「、、、わたしって、冴くんにとって、どんな存在?」
「えっ?」
「わたしを彼女にしてくれたのは、甘えられるようにしてくれる為?冴くんから"好き"って言われたことないし、、、わたしのこと、女として見てくれてるのかなって、」
わたしがそう言いかけていると、冴くんはわたしの顎に手を添え、わたしの顔を冴くんの方に向けさせる。
そして気付けば、わたしは冴くんと唇を重ねていた。
冴くんは唇をそっと離し、鼻が触れる距離で「こうゆうことが無くて、不安になってたのか?」と言った。
わ、わたし、、、今、冴くんとキスしちゃった?
恥ずかしくて、自分で赤面していくのを感じる。
冴くんは優しく微笑むと、「月麦は俺にとって大切な存在だし、ちゃんと一人の女性として見てる。ごめんな、不安にさせてたなんて気付かなかった。」と言った。

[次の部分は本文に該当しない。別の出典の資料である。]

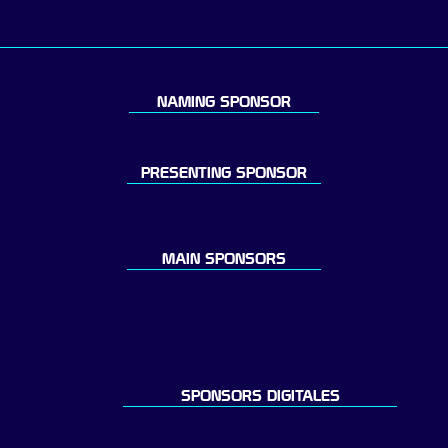
NAMING SPONSOR
PRESENTING SPONSOR
MAIN SPONSORS
SPONSORS DIGITALES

「ううん、わたしが勝手に不安になってただけだから。」
「、、、いや、俺もさ、何てゆうか、、、10年も彼女居なかったから、そうゆうタイミングとか、色々忘れててさ。30にもなって、情けねーよな。」
冴くんは照れくさそうにそう言った。
「でも、良かった。冴くんの口から"大切な存在"だって聞けただけで嬉しい。」
わたしがそう言うと、冴くんはわたしの額に自分の額をコツンと当てると、「月麦、覚えてるか?可愛いこと言ったら、次は手加減しないから覚悟しとけよって言ったの。」と言い、わたしが覚悟する暇もなく、わたしをソファーに押し倒し、唇を重ねてきた。
そのキスはさっきの優しいキスとは違い、甘く深いキスでわたしはキスだけで吐息が漏れてしまう程だった。